UMA ESPÉCIE DE PERDA

Usamos a dois: estações do ano, livros e uma música.
As chaves, as taças de chá, o cesto do pão, lençóis e linho e uma cama.
Um enxoval de palavras, de gestos, trazidos, utilizados, gastos.
Cumprimos o regulamento de um prédio. Dissemos.

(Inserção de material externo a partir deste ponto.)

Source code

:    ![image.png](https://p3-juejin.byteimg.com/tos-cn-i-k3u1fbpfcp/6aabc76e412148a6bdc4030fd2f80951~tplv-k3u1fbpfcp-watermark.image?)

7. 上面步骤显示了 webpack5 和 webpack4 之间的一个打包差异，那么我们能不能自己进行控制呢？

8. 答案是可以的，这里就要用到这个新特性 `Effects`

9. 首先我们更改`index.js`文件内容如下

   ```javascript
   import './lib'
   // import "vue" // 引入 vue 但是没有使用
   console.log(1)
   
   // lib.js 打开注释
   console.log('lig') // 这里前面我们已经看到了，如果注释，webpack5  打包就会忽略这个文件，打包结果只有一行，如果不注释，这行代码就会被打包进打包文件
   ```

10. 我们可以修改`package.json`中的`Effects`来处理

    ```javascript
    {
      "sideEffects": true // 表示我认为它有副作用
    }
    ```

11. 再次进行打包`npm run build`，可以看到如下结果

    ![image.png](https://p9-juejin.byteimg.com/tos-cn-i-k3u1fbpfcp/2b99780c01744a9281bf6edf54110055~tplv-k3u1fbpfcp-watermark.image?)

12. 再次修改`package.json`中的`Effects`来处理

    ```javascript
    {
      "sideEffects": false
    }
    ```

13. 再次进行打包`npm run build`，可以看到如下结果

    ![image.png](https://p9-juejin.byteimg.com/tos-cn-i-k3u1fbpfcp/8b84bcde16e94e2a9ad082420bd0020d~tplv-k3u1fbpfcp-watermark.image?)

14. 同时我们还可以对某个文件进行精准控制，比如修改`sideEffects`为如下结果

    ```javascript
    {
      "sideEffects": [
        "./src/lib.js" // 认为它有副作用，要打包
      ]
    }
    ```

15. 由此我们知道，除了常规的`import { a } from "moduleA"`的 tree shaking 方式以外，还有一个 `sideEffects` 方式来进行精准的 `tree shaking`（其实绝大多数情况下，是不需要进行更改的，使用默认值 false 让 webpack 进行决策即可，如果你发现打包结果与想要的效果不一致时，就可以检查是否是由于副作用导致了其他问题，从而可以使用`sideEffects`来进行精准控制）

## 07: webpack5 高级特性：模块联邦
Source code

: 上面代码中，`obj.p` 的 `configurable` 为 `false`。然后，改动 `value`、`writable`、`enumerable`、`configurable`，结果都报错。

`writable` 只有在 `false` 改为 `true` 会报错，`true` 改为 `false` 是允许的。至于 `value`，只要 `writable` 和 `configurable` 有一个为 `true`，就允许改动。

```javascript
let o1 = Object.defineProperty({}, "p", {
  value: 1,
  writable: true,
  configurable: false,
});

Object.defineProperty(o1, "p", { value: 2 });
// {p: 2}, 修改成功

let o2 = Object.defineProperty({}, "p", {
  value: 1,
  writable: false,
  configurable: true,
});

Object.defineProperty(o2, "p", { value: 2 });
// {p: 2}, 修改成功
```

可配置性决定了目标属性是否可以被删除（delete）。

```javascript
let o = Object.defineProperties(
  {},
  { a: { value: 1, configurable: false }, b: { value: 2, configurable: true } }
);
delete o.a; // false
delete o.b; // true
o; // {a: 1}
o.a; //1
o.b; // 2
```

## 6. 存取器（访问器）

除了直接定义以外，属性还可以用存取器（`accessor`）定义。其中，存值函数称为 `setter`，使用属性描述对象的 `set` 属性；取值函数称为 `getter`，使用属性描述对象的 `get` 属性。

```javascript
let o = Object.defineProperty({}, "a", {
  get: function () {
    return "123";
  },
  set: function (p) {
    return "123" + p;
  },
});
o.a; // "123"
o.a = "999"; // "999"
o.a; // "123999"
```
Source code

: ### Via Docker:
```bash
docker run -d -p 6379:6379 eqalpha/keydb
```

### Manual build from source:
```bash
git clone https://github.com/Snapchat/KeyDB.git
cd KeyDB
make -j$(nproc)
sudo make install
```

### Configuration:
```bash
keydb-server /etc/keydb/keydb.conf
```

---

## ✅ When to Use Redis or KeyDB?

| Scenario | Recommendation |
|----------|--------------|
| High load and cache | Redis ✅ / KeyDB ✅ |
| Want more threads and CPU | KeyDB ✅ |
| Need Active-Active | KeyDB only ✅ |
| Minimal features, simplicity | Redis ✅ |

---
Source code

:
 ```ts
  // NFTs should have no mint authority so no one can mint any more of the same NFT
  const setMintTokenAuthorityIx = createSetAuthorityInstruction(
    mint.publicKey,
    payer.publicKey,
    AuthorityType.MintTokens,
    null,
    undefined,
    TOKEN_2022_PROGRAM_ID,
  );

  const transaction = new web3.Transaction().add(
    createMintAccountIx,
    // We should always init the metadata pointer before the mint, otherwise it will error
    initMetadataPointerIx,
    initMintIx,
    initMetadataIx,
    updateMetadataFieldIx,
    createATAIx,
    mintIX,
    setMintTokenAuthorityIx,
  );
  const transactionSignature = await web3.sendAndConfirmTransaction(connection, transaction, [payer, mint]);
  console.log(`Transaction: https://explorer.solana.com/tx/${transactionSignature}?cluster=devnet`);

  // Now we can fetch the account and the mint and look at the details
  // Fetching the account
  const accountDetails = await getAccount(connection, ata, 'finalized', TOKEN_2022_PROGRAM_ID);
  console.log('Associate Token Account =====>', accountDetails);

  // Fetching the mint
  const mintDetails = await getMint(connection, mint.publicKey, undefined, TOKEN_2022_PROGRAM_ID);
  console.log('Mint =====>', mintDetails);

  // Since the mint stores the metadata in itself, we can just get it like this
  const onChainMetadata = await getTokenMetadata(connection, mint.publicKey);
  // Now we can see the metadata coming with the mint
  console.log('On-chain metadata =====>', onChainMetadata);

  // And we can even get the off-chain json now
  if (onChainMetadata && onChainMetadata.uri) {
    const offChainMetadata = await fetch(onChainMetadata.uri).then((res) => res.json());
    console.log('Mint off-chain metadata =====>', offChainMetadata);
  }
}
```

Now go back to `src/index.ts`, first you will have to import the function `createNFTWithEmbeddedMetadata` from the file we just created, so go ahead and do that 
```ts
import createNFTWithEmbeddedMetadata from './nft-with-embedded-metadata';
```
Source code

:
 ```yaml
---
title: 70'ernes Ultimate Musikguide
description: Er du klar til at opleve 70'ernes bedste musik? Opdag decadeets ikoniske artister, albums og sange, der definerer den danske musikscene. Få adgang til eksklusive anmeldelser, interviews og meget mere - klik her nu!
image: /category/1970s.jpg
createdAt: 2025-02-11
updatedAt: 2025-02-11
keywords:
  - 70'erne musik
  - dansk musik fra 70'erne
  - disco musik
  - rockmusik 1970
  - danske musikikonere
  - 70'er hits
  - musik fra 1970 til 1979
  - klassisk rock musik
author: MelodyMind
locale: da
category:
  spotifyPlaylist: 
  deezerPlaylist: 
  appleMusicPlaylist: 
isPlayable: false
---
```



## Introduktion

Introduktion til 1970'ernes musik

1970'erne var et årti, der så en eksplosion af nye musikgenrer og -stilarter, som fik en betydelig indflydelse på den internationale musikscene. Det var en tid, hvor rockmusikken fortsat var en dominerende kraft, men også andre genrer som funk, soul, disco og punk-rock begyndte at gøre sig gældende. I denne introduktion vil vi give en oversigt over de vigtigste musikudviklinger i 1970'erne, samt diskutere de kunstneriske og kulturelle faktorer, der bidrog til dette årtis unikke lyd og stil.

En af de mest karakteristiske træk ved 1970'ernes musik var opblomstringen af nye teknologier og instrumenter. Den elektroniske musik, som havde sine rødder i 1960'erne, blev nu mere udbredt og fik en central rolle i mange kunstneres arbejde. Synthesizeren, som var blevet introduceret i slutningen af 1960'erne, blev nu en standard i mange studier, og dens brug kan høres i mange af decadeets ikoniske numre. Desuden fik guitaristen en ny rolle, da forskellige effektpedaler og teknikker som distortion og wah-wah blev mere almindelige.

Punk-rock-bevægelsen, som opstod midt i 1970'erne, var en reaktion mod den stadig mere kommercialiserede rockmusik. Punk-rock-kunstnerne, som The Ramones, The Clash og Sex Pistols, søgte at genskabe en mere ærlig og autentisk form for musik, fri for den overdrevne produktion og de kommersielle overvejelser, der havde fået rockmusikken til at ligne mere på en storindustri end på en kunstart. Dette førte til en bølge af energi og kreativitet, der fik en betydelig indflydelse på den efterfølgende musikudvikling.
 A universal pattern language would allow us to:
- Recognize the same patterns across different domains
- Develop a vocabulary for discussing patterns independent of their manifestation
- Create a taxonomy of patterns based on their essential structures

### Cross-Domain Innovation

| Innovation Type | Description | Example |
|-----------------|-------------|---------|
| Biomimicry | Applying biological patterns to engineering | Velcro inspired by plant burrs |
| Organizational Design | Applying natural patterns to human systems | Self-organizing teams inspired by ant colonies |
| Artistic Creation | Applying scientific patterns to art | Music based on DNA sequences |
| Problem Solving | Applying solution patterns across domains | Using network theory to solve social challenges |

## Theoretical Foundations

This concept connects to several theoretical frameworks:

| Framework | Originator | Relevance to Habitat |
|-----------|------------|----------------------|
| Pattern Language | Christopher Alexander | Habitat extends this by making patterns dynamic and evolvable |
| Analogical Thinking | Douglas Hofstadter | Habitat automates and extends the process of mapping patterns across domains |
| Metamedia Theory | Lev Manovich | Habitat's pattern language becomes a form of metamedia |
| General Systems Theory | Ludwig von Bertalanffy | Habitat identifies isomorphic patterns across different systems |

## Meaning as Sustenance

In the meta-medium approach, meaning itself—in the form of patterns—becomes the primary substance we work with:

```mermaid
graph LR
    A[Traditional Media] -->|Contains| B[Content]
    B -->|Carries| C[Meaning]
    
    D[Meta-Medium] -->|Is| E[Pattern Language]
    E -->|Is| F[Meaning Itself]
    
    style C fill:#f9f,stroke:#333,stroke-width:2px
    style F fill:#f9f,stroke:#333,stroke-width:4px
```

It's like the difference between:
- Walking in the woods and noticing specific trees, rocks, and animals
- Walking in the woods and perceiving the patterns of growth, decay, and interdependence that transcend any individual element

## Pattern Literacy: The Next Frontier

Fizemos.
E estendemos sempre a mão.

Apaixonei-me por Invernos, por um septeto vienense e por Verões.
Por mapas, por um ninho de montanha, uma praia e uma cama.
Ritualizei datas, declarei promessas irrevogáveis,
idolatrei o indefinido e senti devoção perante um nada,

( - o jornal dobrado, a cinza fria, o papel como um apontamento)
sem temores religiosos, pois a igreja era esta cama.

De olhar o mar nasceu a minha pintura inesgotável.
Da varanda podia saudar os povos, meus vizinhos.
Ao fogo da lareira, em segurança, o meu cabelo tinha a sua cor mais intensa.
A campainha da porta era o alarme de minha alegria.

Não perdi a ti,
perdi o mundo.

Ingeborg Bachmann, in O Tempo Aprazado (tradução de Judite Berkemeier e João Barrento) , Assírio & Alvim, 1992

2 comentários:

Marta disse...

Não conhecia, Malina!

Tão lindo. Tocou-me. Tanto.

Obrigada!

Vou já na senda deste novo caminho...registei.

beijinhos

JOSÉ RIBEIRO MARTO disse...

e assim é Malina , Malina também o nome da livro d esta austríaca suicida!